*** Opening of SELECTED EXCERPT ***

What makes the lower portion of the lats "stand" out?  Do you think it's more width or more thickness?


----------



## GFR (Sep 9, 2005)

Some things never change.


----------



## CowPimp (Sep 9, 2005)

Rows and pullups will develop your lats.  You cannot develop parts of a muscle though.


----------



## LexusGS (Sep 9, 2005)

CowPimp said:
			
		

> You cannot develop parts of a muscle though.


You gonna bet money on that cowpimp?


----------



## CowPimp (Sep 9, 2005)

LexusGS said:
			
		

> You gonna bet money on that cowpimp?



Sure.  Especially in this case.  The lattimus dorsi doesn't contain multiple heads, so if you think you can develop different parts of it then you have no case.


----------



## LexusGS (Sep 9, 2005)

CowPimp said:
			
		

> Sure.  Especially in this case.  The lattimus dorsi doesn't contain multiple heads, so if you think you can develop different parts of it then you have no case.


lol, how much are we betting?


----------



## CowPimp (Sep 9, 2005)

LexusGS said:
			
		

> lol, how much are we betting?



As much as you want.  It's not like either one of us would pay up anyway.  Not to mention neither one of us has the facilities to prove that it is possible or not.


----------



## LexusGS (Sep 9, 2005)




----------

*** Close of SELECTED EXCERPT ***
*** Opening of DATASET CONTENT ***

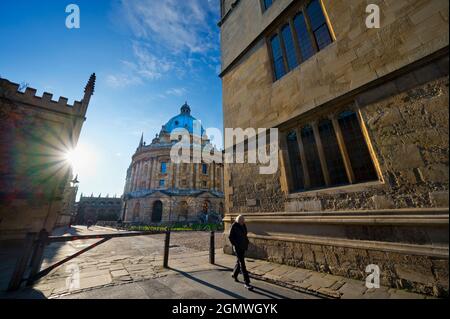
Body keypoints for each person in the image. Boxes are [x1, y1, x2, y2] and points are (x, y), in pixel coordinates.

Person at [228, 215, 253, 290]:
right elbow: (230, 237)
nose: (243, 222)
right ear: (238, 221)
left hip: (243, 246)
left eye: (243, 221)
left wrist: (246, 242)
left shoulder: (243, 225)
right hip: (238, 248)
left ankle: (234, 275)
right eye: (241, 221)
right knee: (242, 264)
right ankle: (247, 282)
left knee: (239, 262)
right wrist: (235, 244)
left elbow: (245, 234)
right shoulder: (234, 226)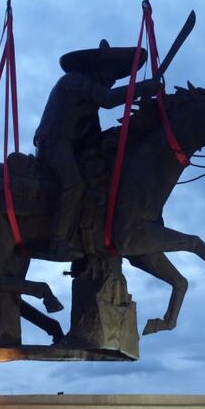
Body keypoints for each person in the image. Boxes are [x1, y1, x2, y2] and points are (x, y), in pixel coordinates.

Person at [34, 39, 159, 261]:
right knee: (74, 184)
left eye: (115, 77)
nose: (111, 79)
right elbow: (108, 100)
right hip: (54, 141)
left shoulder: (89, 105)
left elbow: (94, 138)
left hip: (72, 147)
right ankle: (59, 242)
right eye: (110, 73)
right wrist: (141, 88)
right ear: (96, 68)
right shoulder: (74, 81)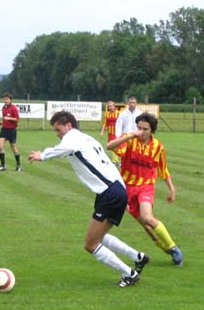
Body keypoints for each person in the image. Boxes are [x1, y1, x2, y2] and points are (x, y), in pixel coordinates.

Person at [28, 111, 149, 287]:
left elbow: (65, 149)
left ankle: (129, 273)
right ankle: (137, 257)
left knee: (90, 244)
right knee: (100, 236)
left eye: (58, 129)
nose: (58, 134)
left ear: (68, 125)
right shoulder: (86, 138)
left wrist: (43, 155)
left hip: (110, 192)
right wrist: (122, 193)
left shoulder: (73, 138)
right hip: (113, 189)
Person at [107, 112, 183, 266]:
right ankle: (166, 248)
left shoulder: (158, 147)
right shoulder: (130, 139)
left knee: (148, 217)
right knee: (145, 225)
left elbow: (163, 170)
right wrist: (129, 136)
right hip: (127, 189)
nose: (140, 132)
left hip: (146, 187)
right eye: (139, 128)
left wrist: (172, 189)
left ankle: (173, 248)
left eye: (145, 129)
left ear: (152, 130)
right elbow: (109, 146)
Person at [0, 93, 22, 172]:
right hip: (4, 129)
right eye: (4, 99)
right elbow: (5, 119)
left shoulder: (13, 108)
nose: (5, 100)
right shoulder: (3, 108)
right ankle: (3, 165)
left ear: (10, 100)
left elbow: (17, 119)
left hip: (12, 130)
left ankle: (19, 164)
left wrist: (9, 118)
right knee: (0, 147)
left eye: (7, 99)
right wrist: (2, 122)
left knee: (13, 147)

*** Close of DATASET CONTENT ***
*** Opening of DATASET CONTENT ***

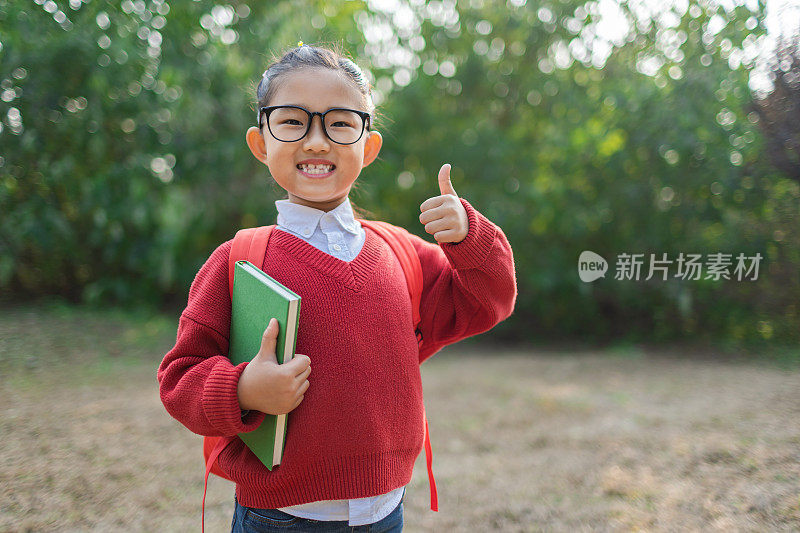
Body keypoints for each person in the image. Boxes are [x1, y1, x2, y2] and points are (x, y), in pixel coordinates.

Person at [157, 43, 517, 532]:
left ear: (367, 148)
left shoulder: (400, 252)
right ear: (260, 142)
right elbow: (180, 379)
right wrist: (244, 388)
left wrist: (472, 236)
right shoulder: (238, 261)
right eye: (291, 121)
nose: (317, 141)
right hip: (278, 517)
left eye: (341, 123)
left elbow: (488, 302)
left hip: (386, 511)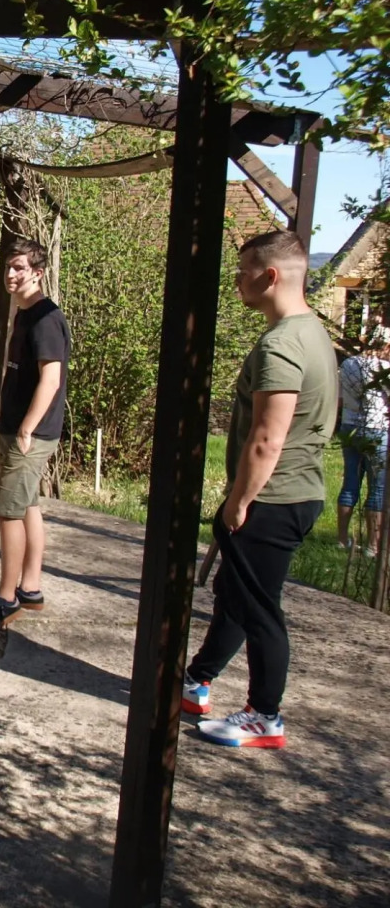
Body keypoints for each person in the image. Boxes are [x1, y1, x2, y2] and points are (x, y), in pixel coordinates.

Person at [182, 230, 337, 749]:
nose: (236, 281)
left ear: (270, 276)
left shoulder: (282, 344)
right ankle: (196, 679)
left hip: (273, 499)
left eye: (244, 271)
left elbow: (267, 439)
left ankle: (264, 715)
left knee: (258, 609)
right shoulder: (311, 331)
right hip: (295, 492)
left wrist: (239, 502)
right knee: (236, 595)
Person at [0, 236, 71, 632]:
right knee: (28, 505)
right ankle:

*** Close of DATASET CONTENT ***

Please repeat the part of the forum thread above between "What makes the" and "things never change.", inclusive.

What makes the lower portion of the lats "stand" out?  Do you think it's more width or more thickness?


----------



## GFR (Sep 9, 2005)

Some things never change.